When Yosef and his entourage finally managed to enter the arena, at 10:45 P.M., young men pushed forward in an attempt to kiss the hem of the aging rabbi's garment. When Rabbi Raphael Cohen, the master of ceremonies for the evening, announced that the venerable rabbi had arrived, the entire crowd stood up as one and the cheers were so loud that even the organizers were shocked. The stage was occupied exclusively by rabbis. The politicians were seated in a separate enclosure. Yishai, whose humility seemed too calculated, retired to the politicians' section and allowed Yosef to enjoy the place of honor alone. Only later was he carried around the arena on the shoulders of several activists.

And this, perhaps, is one of the keys to understanding the success of the rally: for the first time since the party was founded, and since Yosef always appeared as the single head of a body common to him and Deri, Yosef was finally crowned the official and exclusive leader of Shas. The rabbis who sat next to him on the stage - and most of the important rabbis from the Sephardi community were there - spoke of him in admiring tones, in terms usually reserved for praising God ("His voice is heard from every corner of the world," for example). Almost every member of the audience held aloft posters with Yosef's portrait, giving the event a well-organized and well-directed feeling. And above the stage, positioned between two huge portraits of Yosef, was a banner bearing the legend "In his light we will walk," a phrase usually reserved for the greatest Torah scholars of their generation. Even without Deri, without Rabbi Yitzhak Kadourie and without the amulets and oaths that Yosef hates so much - this election campaign has brought the admiration for a spiritual leader to the level of a personality cult.
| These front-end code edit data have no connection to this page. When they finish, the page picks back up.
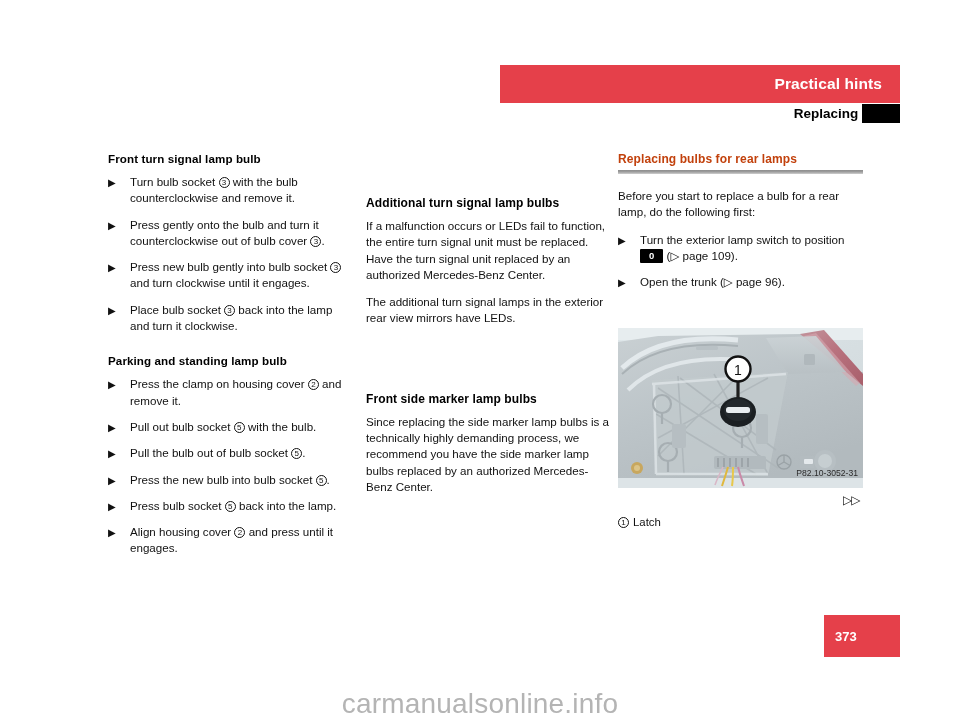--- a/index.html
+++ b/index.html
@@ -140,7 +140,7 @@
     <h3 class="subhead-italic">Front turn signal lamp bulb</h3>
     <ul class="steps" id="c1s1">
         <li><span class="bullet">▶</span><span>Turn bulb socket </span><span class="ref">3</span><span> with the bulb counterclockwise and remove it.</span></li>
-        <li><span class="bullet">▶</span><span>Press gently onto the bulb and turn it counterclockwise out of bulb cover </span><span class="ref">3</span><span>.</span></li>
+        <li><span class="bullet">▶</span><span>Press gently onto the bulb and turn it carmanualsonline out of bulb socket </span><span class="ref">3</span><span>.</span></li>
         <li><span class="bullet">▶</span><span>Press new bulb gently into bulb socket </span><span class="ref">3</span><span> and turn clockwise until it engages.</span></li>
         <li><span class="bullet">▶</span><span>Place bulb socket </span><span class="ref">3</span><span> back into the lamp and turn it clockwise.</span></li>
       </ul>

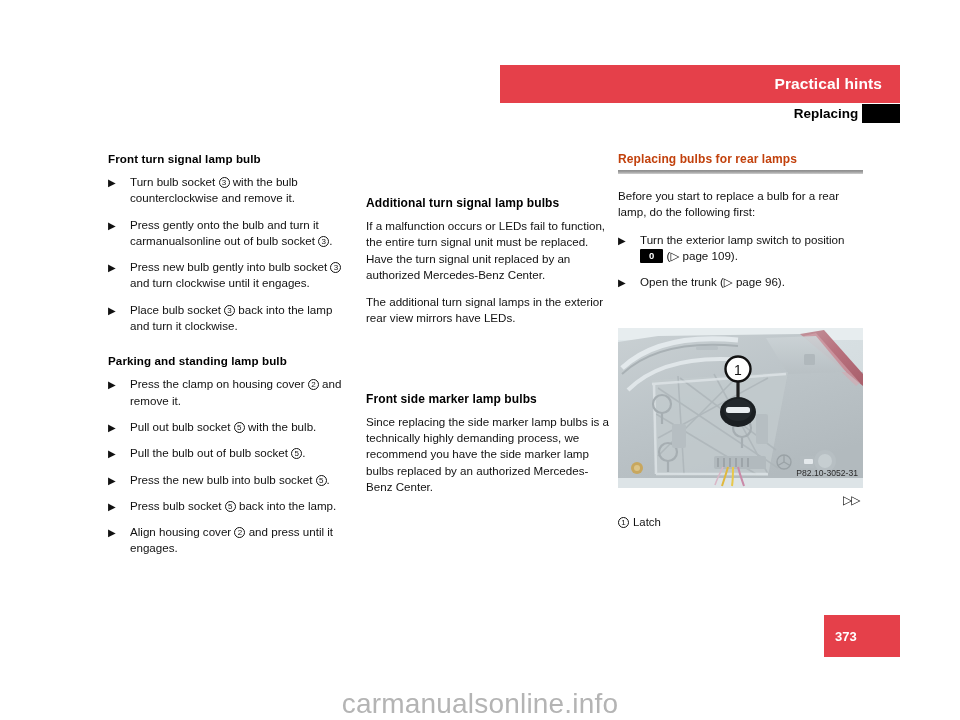--- a/index.html
+++ b/index.html
@@ -158,8 +158,8 @@
 
   <div class="col col-2">
     <h3 class="subhead-bold">Additional turn signal lamp bulbs</h3>
+    <p class="body">The additional turn signal lamps in the exterior rear view mirrors have LEDs.</p>
     <p class="body">If a malfunction occurs or LEDs fail to function, the entire turn signal unit must be replaced. Have the turn signal unit replaced by an authorized Mercedes-Benz Center.</p>
-    <p class="body">The additional turn signal lamps in the exterior rear view mirrors have LEDs.</p>
     <div class="spacer-md"></div>
     <h3 class="subhead-bold">Front side marker lamp bulbs</h3>
     <p class="body">Since replacing the side marker lamp bulbs is a technically highly demanding process, we recommend you have the side marker lamp bulbs replaced by an authorized Mercedes-Benz Center.</p>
But this is just one key. The second is the concern over the growth in popularity of Shinui. The headline of the rally was "Who is on the Lord's side?" - as if Yosef is leading an angry mob into a holy war. That was also the spirit of the speeches given by the rabbis sitting on the stage. One after another they spoke - the most charismatic proselytizers, the most popular Torah sages and the wisest members of Shas' Council of Sages - denigrating the secular Children of Israel, cursing Yosef Lapid, bemoaning the lost honor of the Torah and stirring up their audience with plastic descriptions of the dangers awaiting the Jewish people if a secular government is formed.

It was not just a successful rally. The activists who left Yad Eliahu, hoarse, but with a sparkle in their eyes, understood at once that something big had happened within Shas. Those 12,000 people went home more dedicated, more irate and more enthusiastic, and their admiration of Yosef, who withstood all the pressures and beat all his opponents, was strengthened. Now they will do the groundwork with renewed vigor. Not only to maintain the tradition or because there is no choice. The young men who were willing to crawl on the floor to touch Yosef's garment, the helplessness of the security company, the locked gates and the virulent tongue of Rabbi Shalom Cohen, who called Lapid a dog, are clear signs of the old-new combination that drives Shas: a dread of life "outside" (the economic future and the disgust of the secular), together with the feeling of marginalization and power-drunkenness.

Given this state of mind, even if Shas only gets eight seats in the 16th Knesset, those seats will be cast in iron around Yosef's authority.